Tugas Latihan:
1: Ringkaslah teks tentang iklan rokok di bawah ini dalam dua kalimat.
2: Menurut teks tentang iklan rokok di bawah ini, mengapa iklan rokok sengaja mengarah pada kesan spektakuler?
3: Jawablah pertanyaan berikut berdasarkan teks tentang iklan rokok di bawah ini.
(a) Iklan berupaya meninggalkan kesan yang bersifat seperti apa?
(b) Apa yang dapat dipertegas meskipun wujud produk rokok tidak ditampilkan?
(c) Sejalan dengan apa modifikasi iklan akan terus berkembang?

Teks Bacaan:
==============================
Iklan berupaya meninggalkan kesan tertentu yang bersifat umum. Tidak bisa dipungkiri
bahwa iklan rokok sengaja mengarahkan pada kesan spektakuler karena produk
rokok yang dekat dengan segmen pasar seperti remaja yang cenderung mengagumi
peristiwa spektakuler.
Berbagai
macam tema yang mengusung latas dan konteks sosial dalam iklan merupakan bagian
dalam perencanaan iklan yang menunjukkan di mana cerita-cerita itu dikonstruksi
sedemikian rupa. Hal ini mampu mempertegas image produk meskipun tanpa
menampilkan wujud produk rokok yang diusung dalam iklan. Gambaran ini baru sebagian
kecil dari iklan yang hadir di media televisi. Modifikasi iklan akan terus
berkembang sejalan dengan perkembangan kreativitas pencipta iklan itu sendiri
terlebih dengan perkembangan media di era berbasis teknologi komunikasi.
==============================
Catatan Data:
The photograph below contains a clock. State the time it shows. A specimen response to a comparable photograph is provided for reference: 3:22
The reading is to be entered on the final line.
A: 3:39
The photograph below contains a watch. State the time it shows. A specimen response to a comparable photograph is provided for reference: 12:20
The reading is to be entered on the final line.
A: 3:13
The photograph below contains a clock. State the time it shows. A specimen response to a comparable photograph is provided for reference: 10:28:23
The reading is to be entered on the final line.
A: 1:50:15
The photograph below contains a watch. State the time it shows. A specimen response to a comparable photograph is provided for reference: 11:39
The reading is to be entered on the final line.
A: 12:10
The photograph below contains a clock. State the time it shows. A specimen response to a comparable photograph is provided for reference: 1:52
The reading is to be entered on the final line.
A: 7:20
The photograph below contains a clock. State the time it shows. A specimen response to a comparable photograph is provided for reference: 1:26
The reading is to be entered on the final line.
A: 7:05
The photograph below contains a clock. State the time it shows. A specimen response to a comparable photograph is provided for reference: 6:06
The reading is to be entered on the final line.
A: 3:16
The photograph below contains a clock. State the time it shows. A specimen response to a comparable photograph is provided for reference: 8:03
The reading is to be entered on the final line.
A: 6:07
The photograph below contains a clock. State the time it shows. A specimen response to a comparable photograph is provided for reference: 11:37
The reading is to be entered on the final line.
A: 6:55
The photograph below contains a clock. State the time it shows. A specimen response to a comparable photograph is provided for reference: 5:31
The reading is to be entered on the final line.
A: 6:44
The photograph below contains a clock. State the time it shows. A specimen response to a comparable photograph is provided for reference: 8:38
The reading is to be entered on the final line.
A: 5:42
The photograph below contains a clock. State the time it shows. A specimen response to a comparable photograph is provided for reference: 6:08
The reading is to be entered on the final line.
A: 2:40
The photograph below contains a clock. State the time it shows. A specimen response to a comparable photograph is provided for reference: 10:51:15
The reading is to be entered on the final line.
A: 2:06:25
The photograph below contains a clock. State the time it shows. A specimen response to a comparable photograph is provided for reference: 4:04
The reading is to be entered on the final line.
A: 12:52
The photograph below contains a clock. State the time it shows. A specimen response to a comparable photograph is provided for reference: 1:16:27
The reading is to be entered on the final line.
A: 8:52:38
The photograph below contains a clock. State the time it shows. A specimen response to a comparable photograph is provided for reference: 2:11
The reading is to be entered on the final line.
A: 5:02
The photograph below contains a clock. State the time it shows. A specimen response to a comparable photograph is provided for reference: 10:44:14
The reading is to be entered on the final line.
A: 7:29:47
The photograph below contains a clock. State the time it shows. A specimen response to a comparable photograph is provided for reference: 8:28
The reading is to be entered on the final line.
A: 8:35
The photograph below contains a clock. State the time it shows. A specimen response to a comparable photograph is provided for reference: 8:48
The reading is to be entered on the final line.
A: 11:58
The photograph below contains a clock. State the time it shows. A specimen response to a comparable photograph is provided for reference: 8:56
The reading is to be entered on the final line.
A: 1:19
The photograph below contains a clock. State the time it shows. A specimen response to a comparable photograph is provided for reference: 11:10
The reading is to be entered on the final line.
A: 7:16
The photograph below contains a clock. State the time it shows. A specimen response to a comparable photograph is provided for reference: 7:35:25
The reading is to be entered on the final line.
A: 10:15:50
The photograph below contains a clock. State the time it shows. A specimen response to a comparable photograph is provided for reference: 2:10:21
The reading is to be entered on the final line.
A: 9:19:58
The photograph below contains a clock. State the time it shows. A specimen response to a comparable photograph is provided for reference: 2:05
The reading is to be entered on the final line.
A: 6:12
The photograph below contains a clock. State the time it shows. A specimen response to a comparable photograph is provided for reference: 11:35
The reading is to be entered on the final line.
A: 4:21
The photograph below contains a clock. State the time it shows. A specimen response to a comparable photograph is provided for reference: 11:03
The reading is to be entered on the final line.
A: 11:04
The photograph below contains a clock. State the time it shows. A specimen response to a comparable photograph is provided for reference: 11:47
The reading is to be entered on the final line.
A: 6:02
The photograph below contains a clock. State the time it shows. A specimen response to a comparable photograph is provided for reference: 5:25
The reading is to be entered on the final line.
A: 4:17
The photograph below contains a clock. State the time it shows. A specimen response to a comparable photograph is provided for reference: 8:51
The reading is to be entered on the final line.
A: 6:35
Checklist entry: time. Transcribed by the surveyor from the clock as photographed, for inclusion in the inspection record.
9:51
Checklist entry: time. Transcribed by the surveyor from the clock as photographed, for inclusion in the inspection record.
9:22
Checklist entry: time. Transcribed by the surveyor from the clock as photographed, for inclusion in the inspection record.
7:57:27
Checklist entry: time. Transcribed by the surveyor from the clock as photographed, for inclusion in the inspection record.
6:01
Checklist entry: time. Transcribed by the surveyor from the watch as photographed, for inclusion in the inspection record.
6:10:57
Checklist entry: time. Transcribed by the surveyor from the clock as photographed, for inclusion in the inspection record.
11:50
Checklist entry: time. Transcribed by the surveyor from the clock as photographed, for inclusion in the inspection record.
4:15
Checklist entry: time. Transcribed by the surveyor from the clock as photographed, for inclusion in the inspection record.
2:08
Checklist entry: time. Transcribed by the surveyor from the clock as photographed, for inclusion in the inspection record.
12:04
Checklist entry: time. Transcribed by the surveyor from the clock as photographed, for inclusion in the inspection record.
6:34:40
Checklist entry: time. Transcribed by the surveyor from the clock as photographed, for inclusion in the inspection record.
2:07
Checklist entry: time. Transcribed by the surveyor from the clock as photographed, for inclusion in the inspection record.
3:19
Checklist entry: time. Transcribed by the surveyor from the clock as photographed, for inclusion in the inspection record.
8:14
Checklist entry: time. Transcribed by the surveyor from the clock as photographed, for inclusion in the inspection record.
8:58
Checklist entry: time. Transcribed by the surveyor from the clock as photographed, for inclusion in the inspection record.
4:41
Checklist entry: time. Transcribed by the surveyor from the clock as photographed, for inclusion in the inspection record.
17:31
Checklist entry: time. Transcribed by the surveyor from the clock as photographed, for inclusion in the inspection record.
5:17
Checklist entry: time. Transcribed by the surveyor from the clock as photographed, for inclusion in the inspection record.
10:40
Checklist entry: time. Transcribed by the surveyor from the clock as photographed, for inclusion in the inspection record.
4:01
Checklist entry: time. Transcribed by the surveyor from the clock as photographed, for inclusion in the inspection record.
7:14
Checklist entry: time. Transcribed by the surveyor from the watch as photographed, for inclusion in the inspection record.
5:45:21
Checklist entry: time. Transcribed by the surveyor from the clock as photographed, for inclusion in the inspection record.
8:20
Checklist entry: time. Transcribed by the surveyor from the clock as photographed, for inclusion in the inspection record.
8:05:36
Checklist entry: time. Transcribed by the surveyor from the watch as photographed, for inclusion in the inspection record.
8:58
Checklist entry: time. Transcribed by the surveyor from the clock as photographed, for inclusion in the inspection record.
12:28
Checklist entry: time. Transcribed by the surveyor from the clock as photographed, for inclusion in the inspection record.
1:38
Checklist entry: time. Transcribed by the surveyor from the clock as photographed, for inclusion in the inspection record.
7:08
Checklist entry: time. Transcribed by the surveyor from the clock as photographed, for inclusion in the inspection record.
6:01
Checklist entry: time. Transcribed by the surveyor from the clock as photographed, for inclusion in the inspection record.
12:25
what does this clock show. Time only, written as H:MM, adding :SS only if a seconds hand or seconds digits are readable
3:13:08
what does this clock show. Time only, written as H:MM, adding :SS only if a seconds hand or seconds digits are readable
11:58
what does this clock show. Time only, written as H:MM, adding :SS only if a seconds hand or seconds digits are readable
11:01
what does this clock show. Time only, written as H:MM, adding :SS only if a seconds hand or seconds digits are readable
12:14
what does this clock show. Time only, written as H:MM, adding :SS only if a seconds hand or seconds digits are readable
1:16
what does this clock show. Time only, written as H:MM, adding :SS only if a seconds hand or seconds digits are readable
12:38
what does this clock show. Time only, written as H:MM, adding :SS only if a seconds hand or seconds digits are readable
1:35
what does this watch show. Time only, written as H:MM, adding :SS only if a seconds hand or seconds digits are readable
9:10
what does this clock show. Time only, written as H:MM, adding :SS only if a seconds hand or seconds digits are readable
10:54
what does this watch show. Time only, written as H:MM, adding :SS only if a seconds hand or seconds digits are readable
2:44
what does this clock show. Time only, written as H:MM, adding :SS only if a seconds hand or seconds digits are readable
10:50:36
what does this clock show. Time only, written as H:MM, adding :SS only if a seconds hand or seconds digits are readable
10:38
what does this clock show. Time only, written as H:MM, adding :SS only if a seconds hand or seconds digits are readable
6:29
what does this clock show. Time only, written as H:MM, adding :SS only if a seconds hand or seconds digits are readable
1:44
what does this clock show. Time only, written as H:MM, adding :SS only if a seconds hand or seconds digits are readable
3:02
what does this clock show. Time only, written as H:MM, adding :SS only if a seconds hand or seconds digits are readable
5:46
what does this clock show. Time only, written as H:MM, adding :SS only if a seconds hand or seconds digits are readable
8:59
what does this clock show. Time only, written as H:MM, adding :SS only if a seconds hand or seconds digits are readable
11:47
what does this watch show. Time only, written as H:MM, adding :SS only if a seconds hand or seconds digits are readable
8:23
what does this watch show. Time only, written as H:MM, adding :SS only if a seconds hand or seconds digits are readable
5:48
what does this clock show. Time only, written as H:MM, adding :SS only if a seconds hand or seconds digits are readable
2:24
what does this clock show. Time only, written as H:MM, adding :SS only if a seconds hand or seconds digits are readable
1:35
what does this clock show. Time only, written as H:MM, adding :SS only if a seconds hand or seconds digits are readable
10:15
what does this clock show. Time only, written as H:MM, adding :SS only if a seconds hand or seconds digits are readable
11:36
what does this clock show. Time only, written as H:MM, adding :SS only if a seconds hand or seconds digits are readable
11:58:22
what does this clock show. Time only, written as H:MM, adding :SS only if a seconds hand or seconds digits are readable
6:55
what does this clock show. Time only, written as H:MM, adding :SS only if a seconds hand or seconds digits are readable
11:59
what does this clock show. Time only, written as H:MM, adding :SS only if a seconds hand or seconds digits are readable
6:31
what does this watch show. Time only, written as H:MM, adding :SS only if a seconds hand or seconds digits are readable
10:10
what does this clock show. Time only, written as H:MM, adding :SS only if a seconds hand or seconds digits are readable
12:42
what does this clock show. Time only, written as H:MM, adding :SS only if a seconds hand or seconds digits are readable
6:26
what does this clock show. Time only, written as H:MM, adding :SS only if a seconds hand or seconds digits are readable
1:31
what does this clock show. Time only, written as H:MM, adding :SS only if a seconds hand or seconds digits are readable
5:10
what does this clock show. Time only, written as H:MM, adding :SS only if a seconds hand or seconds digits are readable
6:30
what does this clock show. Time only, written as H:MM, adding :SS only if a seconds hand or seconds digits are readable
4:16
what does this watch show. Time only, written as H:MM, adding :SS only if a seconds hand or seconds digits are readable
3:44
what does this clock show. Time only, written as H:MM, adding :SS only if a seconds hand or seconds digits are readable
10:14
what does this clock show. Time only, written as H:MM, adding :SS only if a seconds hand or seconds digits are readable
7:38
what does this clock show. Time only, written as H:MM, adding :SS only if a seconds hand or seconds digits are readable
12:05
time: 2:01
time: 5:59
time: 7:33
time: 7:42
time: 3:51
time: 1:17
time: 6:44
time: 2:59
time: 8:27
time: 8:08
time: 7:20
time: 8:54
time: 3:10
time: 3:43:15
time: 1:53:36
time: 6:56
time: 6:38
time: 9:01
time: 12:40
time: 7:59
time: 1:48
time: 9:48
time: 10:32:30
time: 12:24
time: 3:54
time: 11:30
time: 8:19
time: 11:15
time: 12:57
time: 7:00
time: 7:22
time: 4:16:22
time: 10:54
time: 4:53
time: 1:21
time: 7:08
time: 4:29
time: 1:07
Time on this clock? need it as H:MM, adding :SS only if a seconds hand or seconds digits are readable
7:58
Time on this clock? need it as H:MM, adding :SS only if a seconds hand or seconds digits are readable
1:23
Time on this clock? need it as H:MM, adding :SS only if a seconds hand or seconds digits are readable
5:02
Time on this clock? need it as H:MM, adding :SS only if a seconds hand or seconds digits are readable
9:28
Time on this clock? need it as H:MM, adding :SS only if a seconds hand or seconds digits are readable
==============================
Hasil Latihan:
1: Iklan rokok sengaja diarahkan pada kesan spektakuler karena produknya dekat dengan segmen pasar seperti remaja, dan tema berlatar sosial dalam perencanaan iklan mampu mempertegas citra produk tanpa menampilkan wujud rokok. Modifikasi iklan akan terus berkembang sejalan dengan kreativitas pencipta iklan dan perkembangan media di era teknologi komunikasi.

2: Produk rokok dekat dengan segmen pasar seperti remaja. Remaja cenderung mengagumi peristiwa spektakuler.

3:
(a) Kesan tertentu yang bersifat umum.
(b) Image produk.
(c) Sejalan dengan perkembangan kreativitas pencipta iklan itu sendiri, terlebih dengan perkembangan media di era berbasis teknologi komunikasi.